I’ve played Bethesda’s Morrowind and Oblivion (both in the Elder Scrolls universe), but those games quickly turn into a bore-fest, at least for me. The time I played Morrowind, I followed the storyline for awhile, did a few side quests, and when I realized that I am not getting paid to do this mind-numbing chore (I already have my job for that), I quit the game faster than Kim Kardashian quit her "marriage."  The same pattern happened when I played Oblivion.
I usually avoid games that are described as open ended, a game description that reminds me of all those hours I will never get back playing those Bethesda games. But when it comes to games, I am a forgiving sort; and this flaw in my character led me to play Bethesda’s Fallout: New Vegas last year.
I stopped playing it when I began to question what my priorities were in life. You’d think that too when you find yourself wandering around yet another vault/cave for hours, with nothing happening, because you got lost (again!)  and can’t find the exit. 
Although to be fair to the Fallout franchise, I’ve played and finished Fallout 3, some years ago.
But Skyrim has a game world that practically begs to be explored, and with an engaging storyline to boot. Plus, I didn’t get lost! At least not for very long. This makes me optimistic that I might actually finish an Elder Scrolls game. 
And talk to more dragons!
The game is not without bugs and glitches, of course. For example, in a quest (A Cornered Rat) where you have to find Esbern to talk to him to advance the storyline, the player will find himself standing in front of a room with a door that refuses to open, preventing the player from completing the quest. An annoying bug, but a workaround is available here.
Also, if you are the sort of gamer who has no qualms about using cheats, the good folks at Bethesda have thoughtfully provided cheat codes.  
You don’t have to use Cheat Engine, like a certain gamer I know who used it to increase money and ability points in games like Rage, NBA 2k12 and many others. Cheating bastard.
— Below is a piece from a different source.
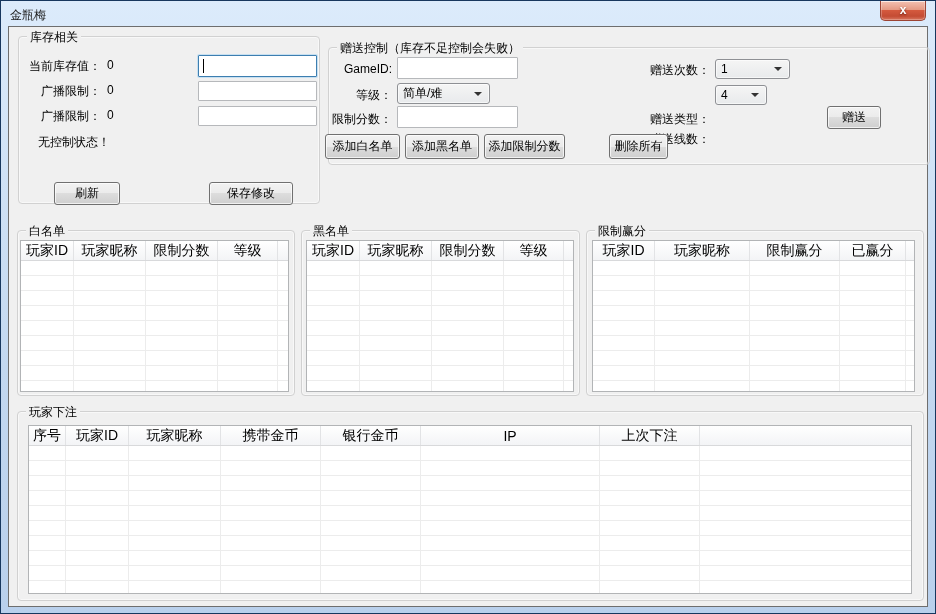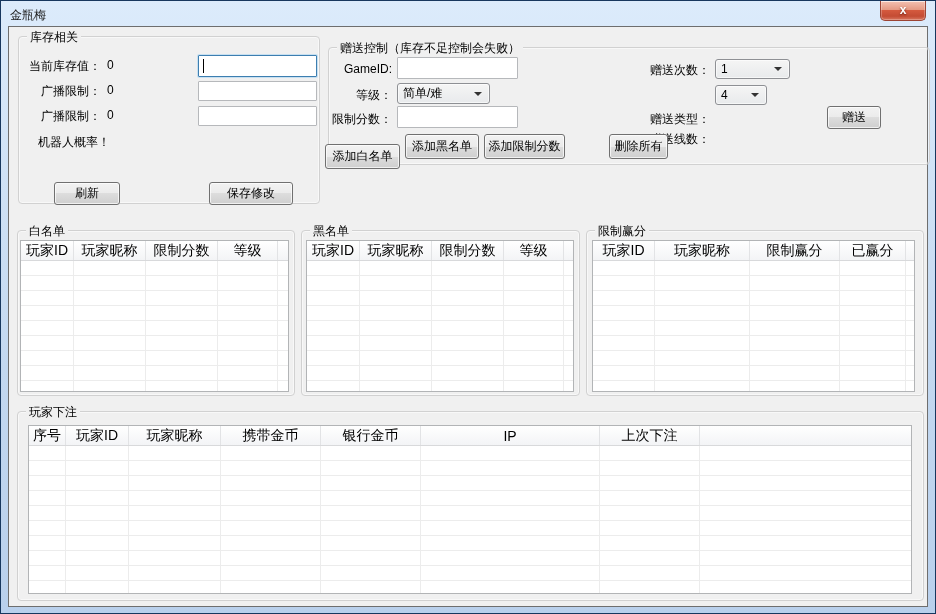"机器人概率！" div { text: 机器人概率 -> 无控制状态 }
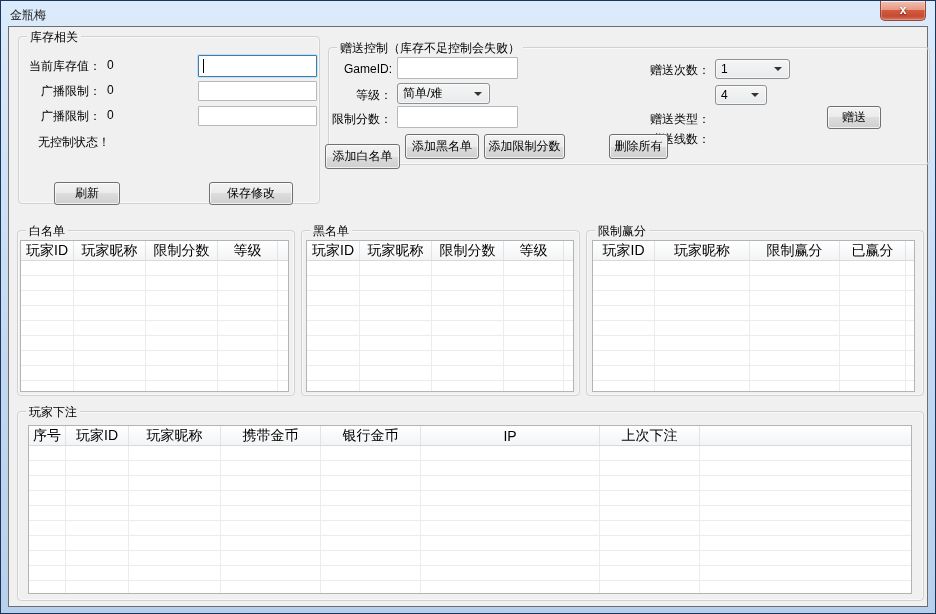"添加白名单" div.button { top: 117px -> 107px }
Skyrim plays at a steady 60 frames per second, whether you turn off V-Sync or not, with settings at Ultra High--I play on a rig with a Core i5 750 processor, 4GB Ripjaw RAM, Nvidia GTX 460 (1GB), Asus P7 P55D mobo, and powered by Corsair 650 watts; my monitor has a 1600x900 resolution. Pretty average, for a weekend gamer like me. 

And with Skyrim, I will be dead to the world again this coming weekend.